**Your objective:** Write out the text of all the records below again, putting "Tires" wherever "Tyres" appears and keeping everything else the same. Leave the pictures out of your answer.
**** Available records ****
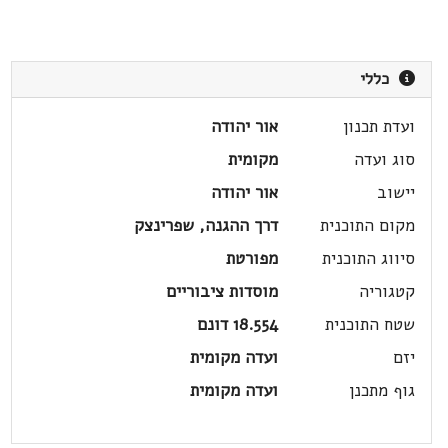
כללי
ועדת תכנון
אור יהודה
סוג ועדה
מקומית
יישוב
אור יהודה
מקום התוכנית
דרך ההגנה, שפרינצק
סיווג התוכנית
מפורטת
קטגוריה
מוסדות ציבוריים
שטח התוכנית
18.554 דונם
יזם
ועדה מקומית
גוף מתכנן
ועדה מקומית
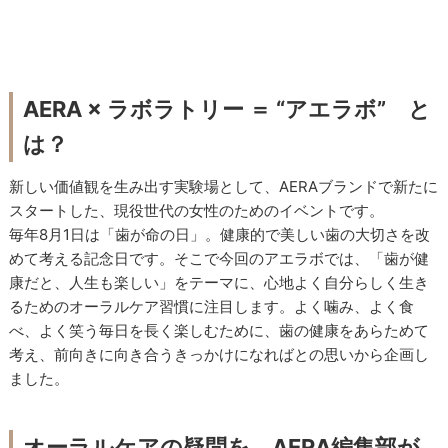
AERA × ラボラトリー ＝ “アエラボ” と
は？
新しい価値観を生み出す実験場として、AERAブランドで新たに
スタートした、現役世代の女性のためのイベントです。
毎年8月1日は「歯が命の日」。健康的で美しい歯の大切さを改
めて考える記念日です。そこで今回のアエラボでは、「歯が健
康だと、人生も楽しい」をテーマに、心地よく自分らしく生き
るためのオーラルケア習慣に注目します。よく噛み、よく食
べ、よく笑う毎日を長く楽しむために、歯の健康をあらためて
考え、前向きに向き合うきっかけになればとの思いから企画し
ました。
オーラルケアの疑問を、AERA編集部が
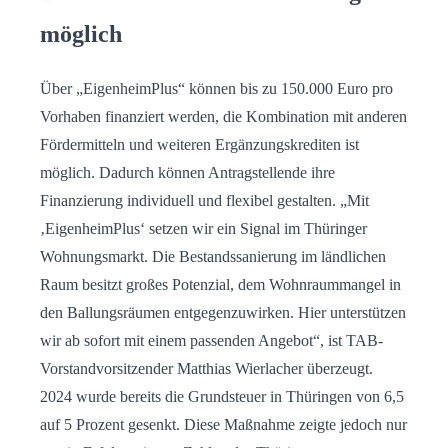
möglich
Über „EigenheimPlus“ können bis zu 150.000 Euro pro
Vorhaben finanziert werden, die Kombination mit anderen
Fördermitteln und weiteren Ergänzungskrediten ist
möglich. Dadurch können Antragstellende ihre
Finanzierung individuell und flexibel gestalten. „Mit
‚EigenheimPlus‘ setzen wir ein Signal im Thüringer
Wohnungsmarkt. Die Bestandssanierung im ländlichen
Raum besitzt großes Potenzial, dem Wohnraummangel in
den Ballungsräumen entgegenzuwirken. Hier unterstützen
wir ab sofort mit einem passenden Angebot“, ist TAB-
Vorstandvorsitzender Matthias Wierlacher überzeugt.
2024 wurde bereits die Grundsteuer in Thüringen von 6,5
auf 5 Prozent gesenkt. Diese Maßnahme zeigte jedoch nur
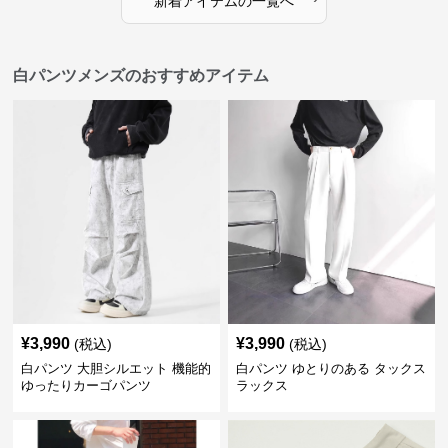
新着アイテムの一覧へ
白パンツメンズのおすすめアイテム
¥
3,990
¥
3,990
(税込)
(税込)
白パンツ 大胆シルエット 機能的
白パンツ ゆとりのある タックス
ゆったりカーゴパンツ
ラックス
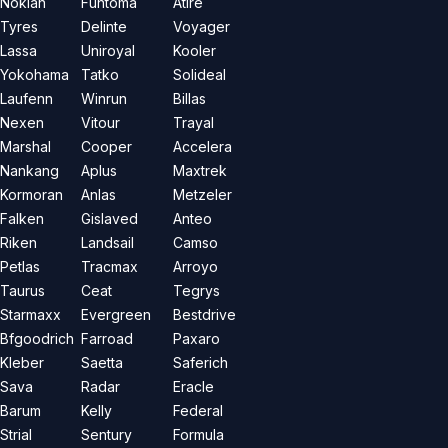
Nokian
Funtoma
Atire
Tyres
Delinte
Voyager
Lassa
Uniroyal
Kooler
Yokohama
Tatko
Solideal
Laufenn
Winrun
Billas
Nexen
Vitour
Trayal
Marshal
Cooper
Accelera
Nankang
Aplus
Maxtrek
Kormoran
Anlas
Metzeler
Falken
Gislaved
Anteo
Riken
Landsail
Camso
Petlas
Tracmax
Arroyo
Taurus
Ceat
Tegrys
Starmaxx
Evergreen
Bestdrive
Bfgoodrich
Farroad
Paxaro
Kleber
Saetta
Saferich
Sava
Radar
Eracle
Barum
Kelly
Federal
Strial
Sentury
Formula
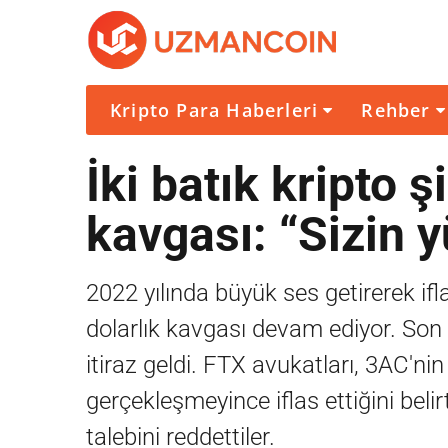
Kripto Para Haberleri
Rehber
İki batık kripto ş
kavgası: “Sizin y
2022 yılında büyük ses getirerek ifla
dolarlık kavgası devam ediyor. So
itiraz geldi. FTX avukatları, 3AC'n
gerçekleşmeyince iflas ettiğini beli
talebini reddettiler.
****
**Answer section:**
כללי
ועדת תכנון
אור יהודה
סוג ועדה
מקומית
יישוב
אור יהודה
מקום התוכנית
דרך ההגנה, שפרינצק
סיווג התוכנית
מפורטת
קטגוריה
מוסדות ציבוריים
שטח התוכנית
18.554 דונם
יזם
ועדה מקומית
גוף מתכנן
ועדה מקומית
AERA × ラボラトリー ＝ “アエラボ” と
は？
新しい価値観を生み出す実験場として、AERAブランドで新たに
スタートした、現役世代の女性のためのイベントです。
毎年8月1日は「歯が命の日」。健康的で美しい歯の大切さを改
めて考える記念日です。そこで今回のアエラボでは、「歯が健
康だと、人生も楽しい」をテーマに、心地よく自分らしく生き
るためのオーラルケア習慣に注目します。よく噛み、よく食
べ、よく笑う毎日を長く楽しむために、歯の健康をあらためて
考え、前向きに向き合うきっかけになればとの思いから企画し
ました。
オーラルケアの疑問を、AERA編集部が
möglich
Über „EigenheimPlus“ können bis zu 150.000 Euro pro
Vorhaben finanziert werden, die Kombination mit anderen
Fördermitteln und weiteren Ergänzungskrediten ist
möglich. Dadurch können Antragstellende ihre
Finanzierung individuell und flexibel gestalten. „Mit
‚EigenheimPlus‘ setzen wir ein Signal im Thüringer
Wohnungsmarkt. Die Bestandssanierung im ländlichen
Raum besitzt großes Potenzial, dem Wohnraummangel in
den Ballungsräumen entgegenzuwirken. Hier unterstützen
wir ab sofort mit einem passenden Angebot“, ist TAB-
Vorstandvorsitzender Matthias Wierlacher überzeugt.
2024 wurde bereits die Grundsteuer in Thüringen von 6,5
auf 5 Prozent gesenkt. Diese Maßnahme zeigte jedoch nur
新着アイテムの一覧へ
白パンツメンズのおすすめアイテム
¥
3,990
¥
3,990
(税込)
(税込)
白パンツ 大胆シルエット 機能的
白パンツ ゆとりのある タックス
ゆったりカーゴパンツ
ラックス
Nokian
Funtoma
Atire
Tires
Delinte
Voyager
Lassa
Uniroyal
Kooler
Yokohama
Tatko
Solideal
Laufenn
Winrun
Billas
Nexen
Vitour
Trayal
Marshal
Cooper
Accelera
Nankang
Aplus
Maxtrek
Kormoran
Anlas
Metzeler
Falken
Gislaved
Anteo
Riken
Landsail
Camso
Petlas
Tracmax
Arroyo
Taurus
Ceat
Tegrys
Starmaxx
Evergreen
Bestdrive
Bfgoodrich
Farroad
Paxaro
Kleber
Saetta
Saferich
Sava
Radar
Eracle
Barum
Kelly
Federal
Strial
Sentury
Formula
Kripto Para Haberleri
Rehber
İki batık kripto ş
kavgası: “Sizin y
2022 yılında büyük ses getirerek ifla
dolarlık kavgası devam ediyor. So
itiraz geldi. FTX avukatları, 3AC'n
gerçekleşmeyince iflas ettiğini beli
talebini reddettiler.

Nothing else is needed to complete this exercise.